Lumie Halo — Design trifft Leistung
Die Lumie Halo punktet mit Ring-Design, hochwertigem Metallgehäuse und stufenloser Dimmbarkeit. Sie ist eine gute Wahl, wenn Optik und Haptik für dich wichtig sind.
- Du erhältst eine klare Auswahl an getesteten modellen, damit du nicht alle 35–37 produkte vergleichen musst.
- Für Anfänger: Beurer TL 45 als praktischer Einstieg und testsieger für Alltagstauglichkeit.
- Für Komfortnutzer: TL 95 oder Lumie Task, wenn Lichtfläche und Flexibilität zählen.
- Für Mobilität: Luminette 3, wenn du Licht direkt an den Augen brauchst.
- Für Designbewusste: Lumie Halo, wenn die Lampe sichtbar im Raum stehen soll.
So vergleichst du Preise und Wert, ohne dich vom günstigsten Angebot blenden zu lassen
Bevor du nur auf den preis schaust, lohnt sich ein realistischer Blick darauf, was die Lampe bei dir am Schreibtisch wirklich leistet. Tests zeigen: Modelle zwischen 18 und 380 Euro können funktionieren, aber der reale abstand entscheidet oft über die Zufriedenheit.
Wie du preis, Praxisleistung und Komfort abwägst
Stelle preis, Lichtfläche und Bedienkomfort gegeneinander. Frage dich: Liefert die Lampe bei deinem Sitzabstand genug helligkeit? Hat das Gerät Timer oder Speicher, damit du es im alltag wirklich nutzt?
Ein höherer preis lohnt sich, wenn du dadurch mehr Bedienkomfort und eine größere Lichtfläche bekommst — beides erhöht die Chance, dass du die Lampe täglich anwendest.
Warum 10.000 lux auf der Packung häufig trügt
Viele hersteller werben mit 10.000 lux — doch dieser Wert gilt oft nur in sehr geringer Distanz.

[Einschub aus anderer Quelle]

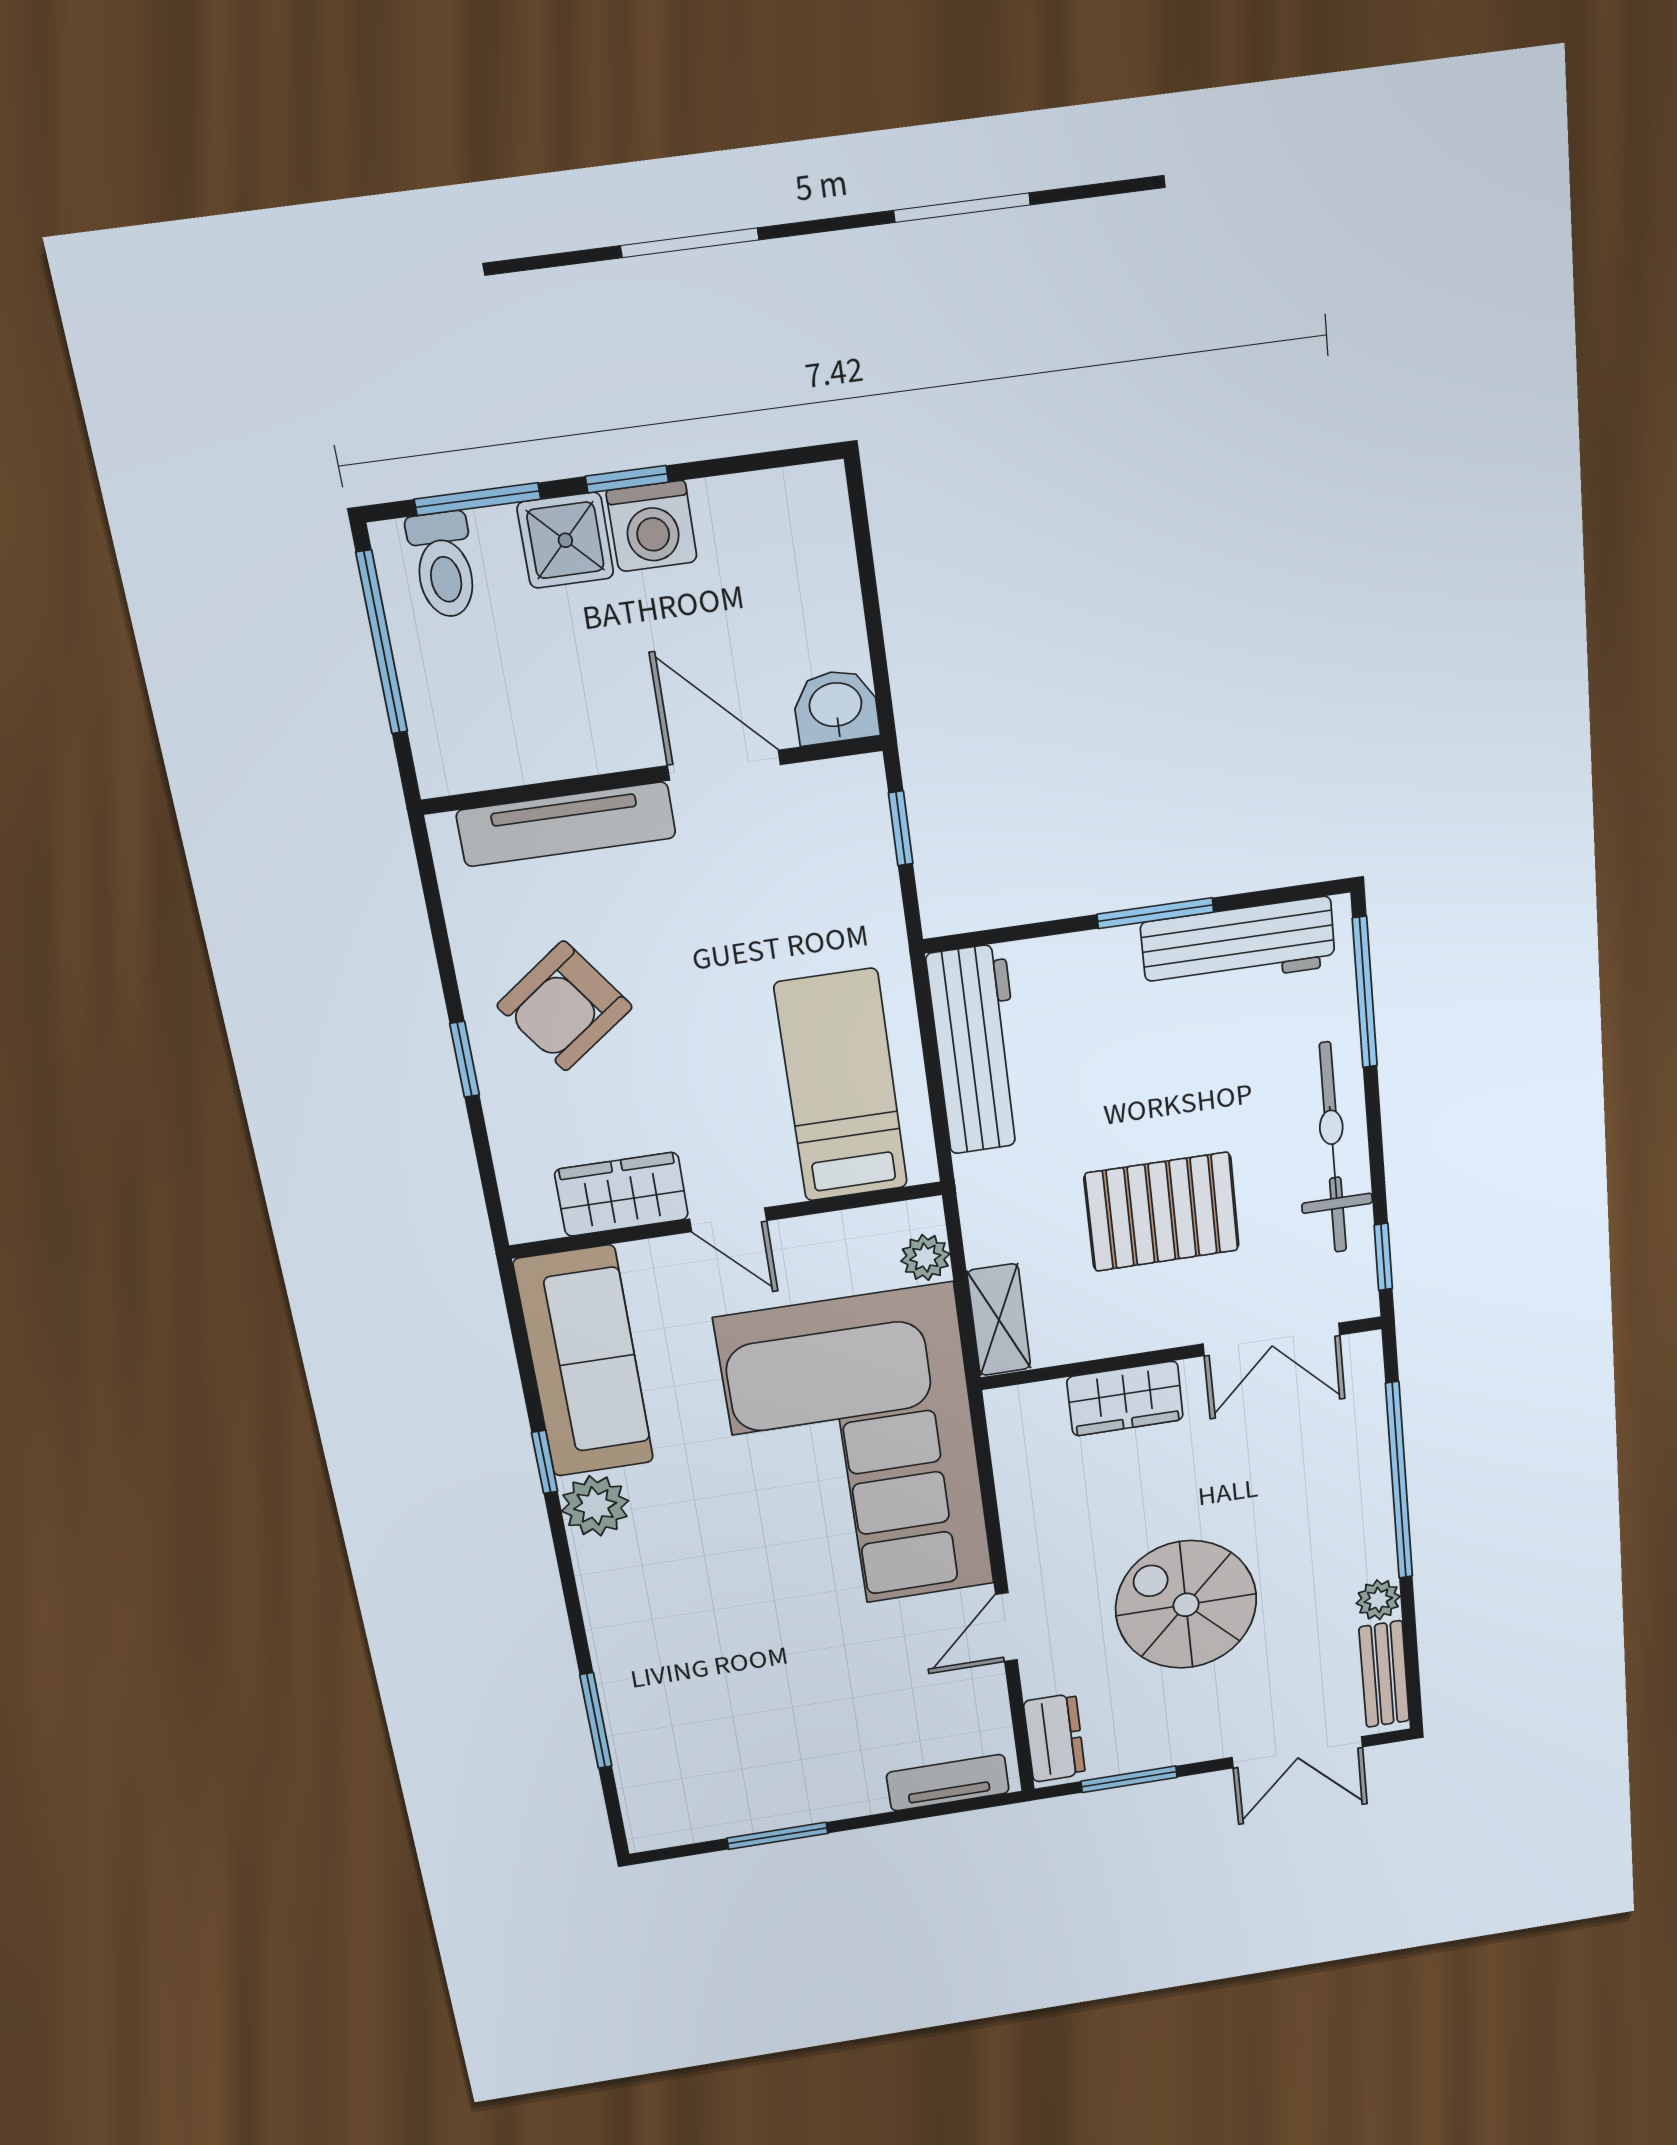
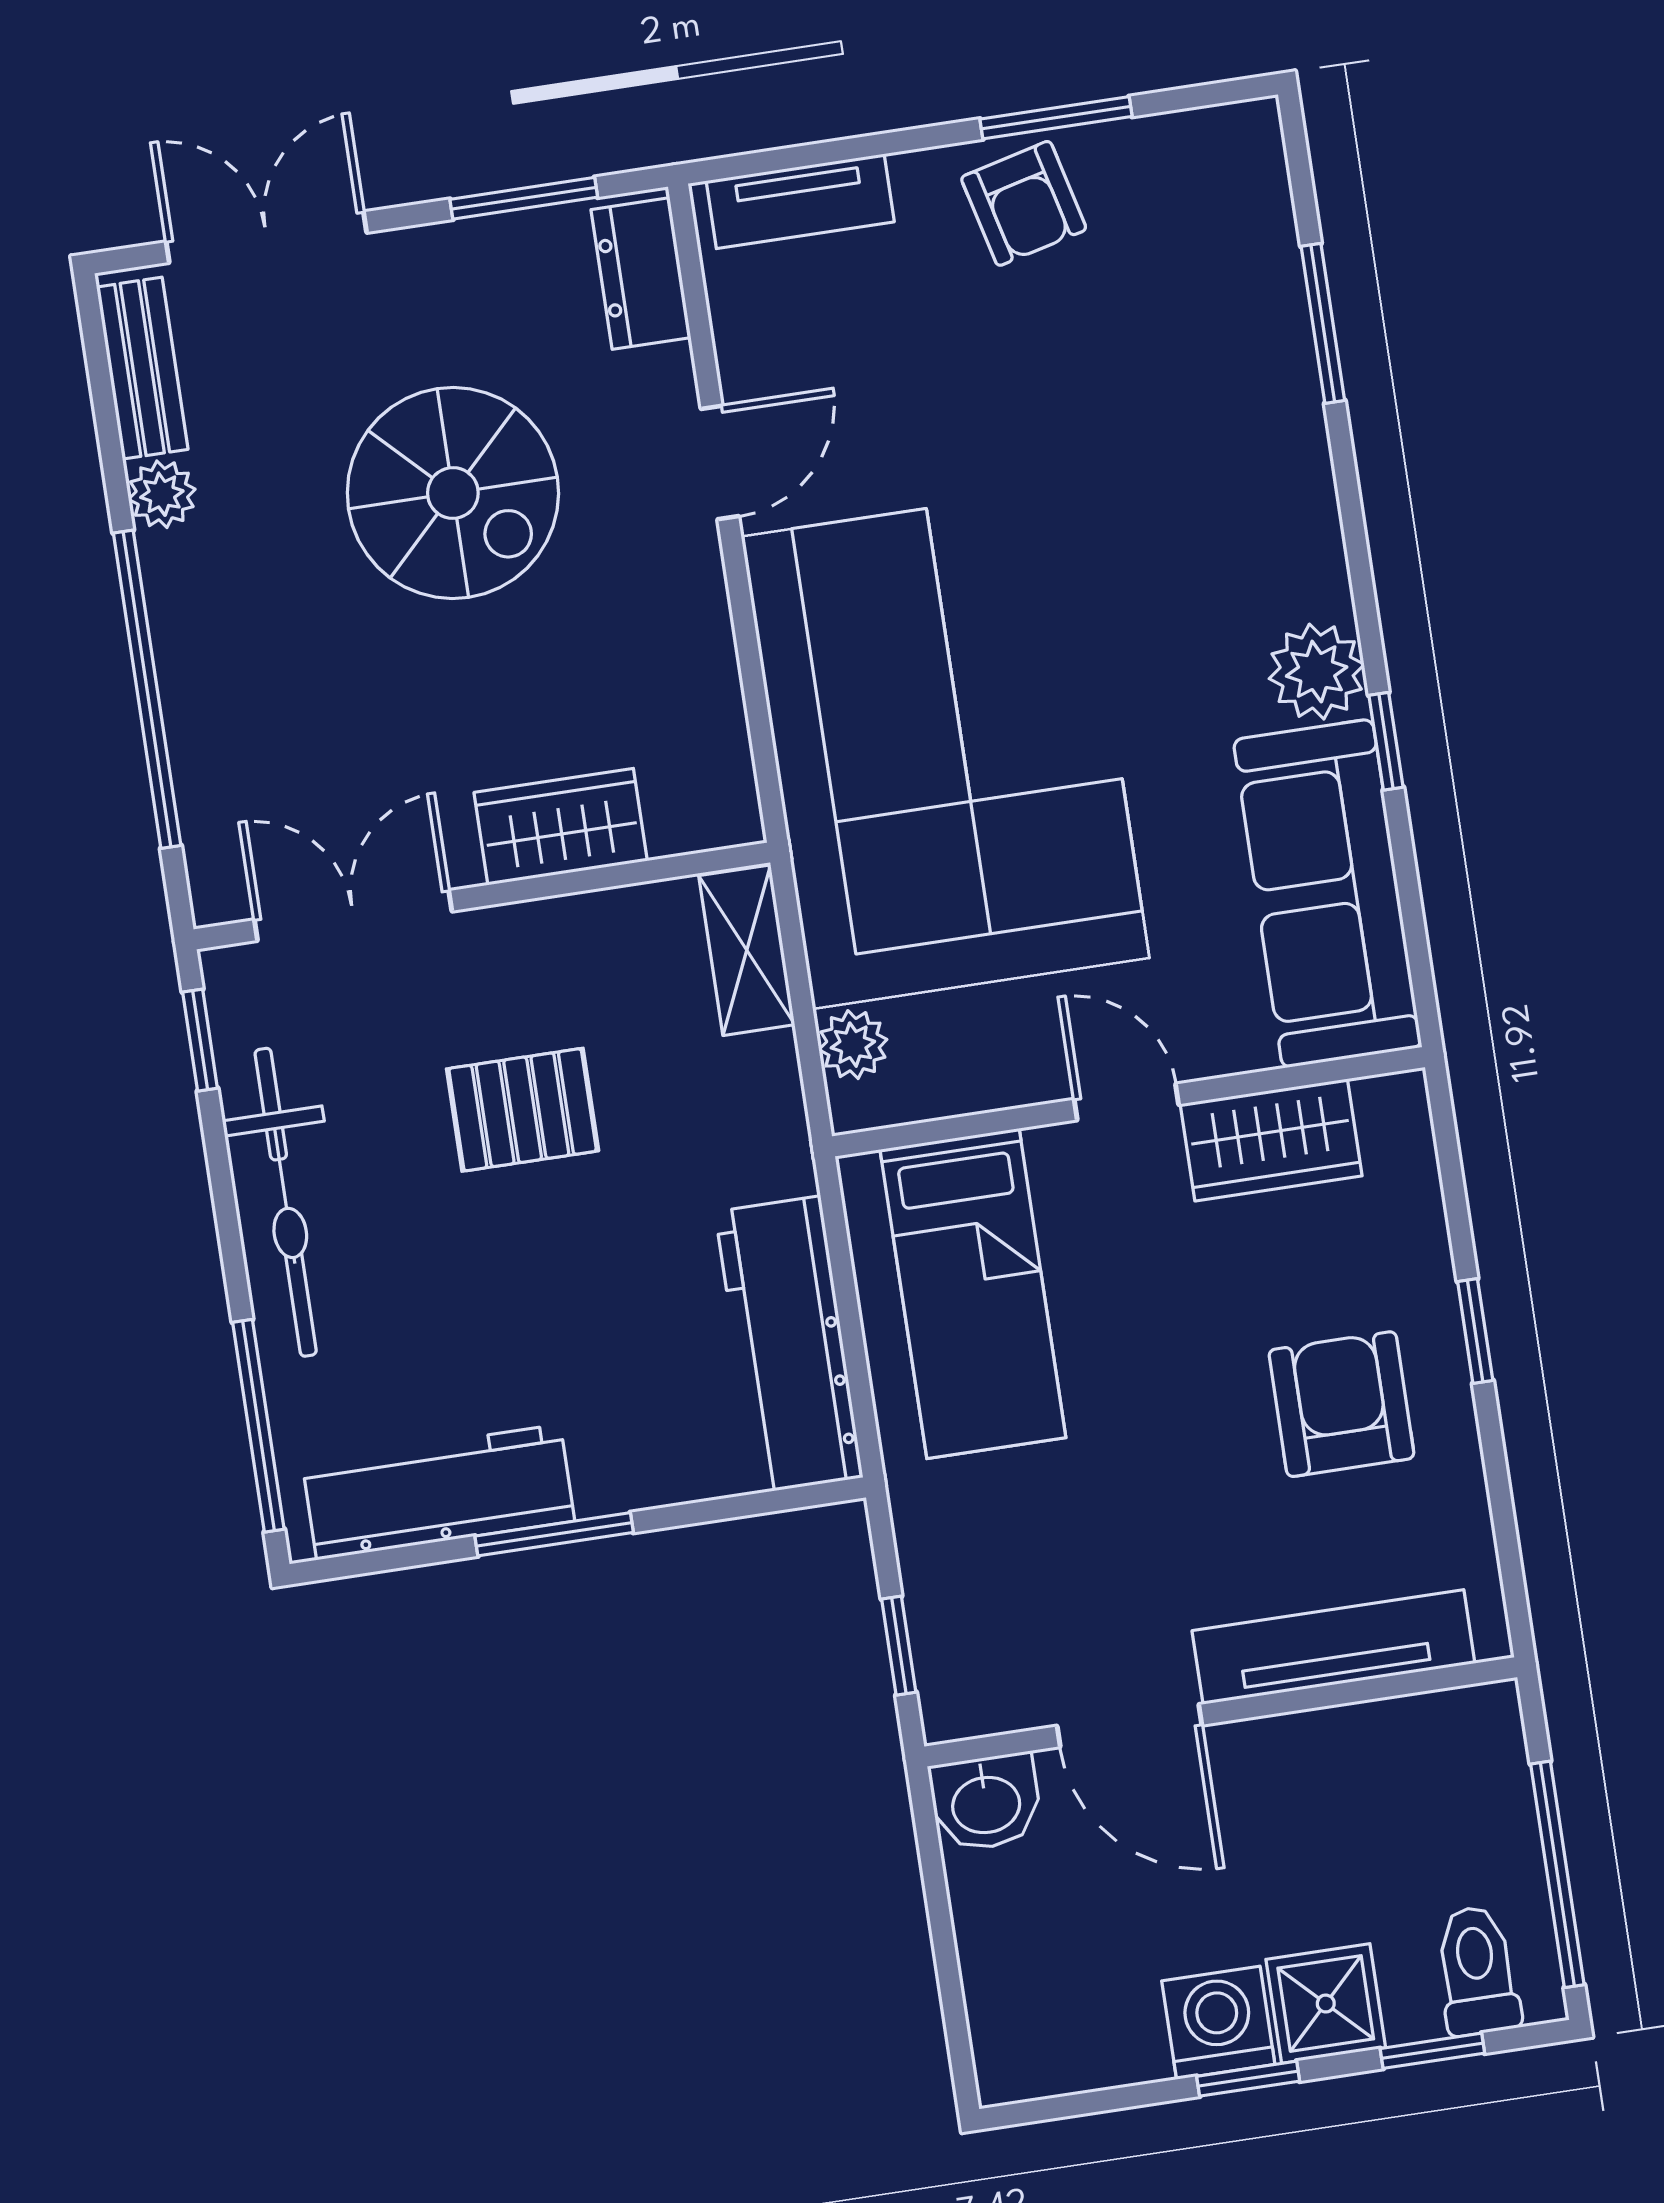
window: (477, 499) -> (1432, 2051), width x0.67
armchair: (565, 1006) -> (1342, 1404), turned -54
pallet: (1162, 1212) -> (523, 1110), width x0.67, depth x0.71
armchair: (799, 1786) -> (1024, 203), added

In der Praxis, bei deinem normalen abstand, bleibt von den 10.000 lux meist wenig übrig.
„Kauf nicht die Zahl, kauf das, was bei dir am Platz ankommt.“
- Trenne preis und wert: günstig kann gut sein, aber prüfe Praxisangaben.

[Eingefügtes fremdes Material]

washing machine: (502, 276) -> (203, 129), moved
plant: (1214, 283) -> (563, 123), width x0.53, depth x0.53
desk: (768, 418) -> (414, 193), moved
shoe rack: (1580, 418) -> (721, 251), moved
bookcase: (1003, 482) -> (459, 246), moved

- Vergleiche, wie viel Licht bei realem abstand ankommt.
- Bevorzuge Modelle mit Timer oder mehreren Helligkeitsstufen für dauerhafte Nutzung.

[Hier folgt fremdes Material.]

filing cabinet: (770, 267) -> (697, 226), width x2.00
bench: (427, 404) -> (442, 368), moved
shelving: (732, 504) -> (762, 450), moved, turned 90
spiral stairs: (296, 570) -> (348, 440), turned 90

Typische Fehler beim Kauf und bei der Anwendung, die du leicht vermeidest, wenn du einmal bewusst hinschaust
Bevor du die Lampe zurückschickst, überprüfe ein paar einfache Stell- und Nutzungsfehler. Häufig scheitert die wirkung nicht an der Leuchtkraft, sondern an Setup und Routine.
Abstand, Winkel und Sitzroutine: das schnelle Check‑Up
Ein zu großer abstand in zentimetern verringert die effektive helligkeit drastisch. Miss nach: 30 cm sind oft ein guter Startpunkt.
Stell die Lampe leicht seitlich und geneigt, damit das Licht angenehm auf die Netzhaut trifft, ohne zu blenden. So bleibst du länger in der Sitzung.
- Prüfe zuerst Abstand: 30 cm, dann 50 cm — beobachte die Wirkung.
- Achte auf Neigung: leicht seitlich statt frontal.
- Nutze Timer oder Erinnerung, damit die Sitzung regelmäßig wird.
Warum „heller ist besser“ nicht immer stimmt und wie du es korrigierst
Grelles Licht kann Stress auslösen und dich von der Nutzung abhalten. Mehr Leuchtkraft hilft nur, wenn du auch passende helligkeitsstufen hast.
Wähle eine niedrigere Stufe oder stufenloses Dimmen, wenn du dich unwohl fühlst. So machst du die Lampe zur angenehmen Gewohnheit statt zur Belastung.
„Kleine Anpassungen bei Abstand, Dauer oder Helligkeit bringen oft mehr als ein teures Upgrade.“
- Selbstdiagnose: Was fühlt sich unangenehm an — Blendung, Kopfschmerz, zu kurze Dauer?
- Stellschrauben: Abstand, Dauer, Helligkeit, Platzierung.
- Wenn du diese Punkte prüfst, steigert sich die wirkung meist deutlich — ohne neues Gerät.
Fazit
Wenn du jetzt entscheidest, nimm die tageslichtlampe, die du jeden Morgen gern einschaltest und die bei deinem realen Abstand genug Licht liefert.
Du weißt aus dem Test, dass nicht die lauteste Zahl zählt, sondern Abstand, Größe der Lichtfläche und einfache Bedienung, damit die Lichttherapie zur Routine wird.
Modelle wie Beurer TL 45, TL 95, Lumie Task, Luminette 3 und Lumie Halo decken unterschiedliche Bedürfnisse ab — kompakt, großflächig oder mobil.
Beuge dich kurz über deinen Platz, definiere Abstand und Nutzungszeit und wähle dann die tageslichtlampe, die in deiner Praxis am besten funktioniert. So wird aus Information eine Entscheidung.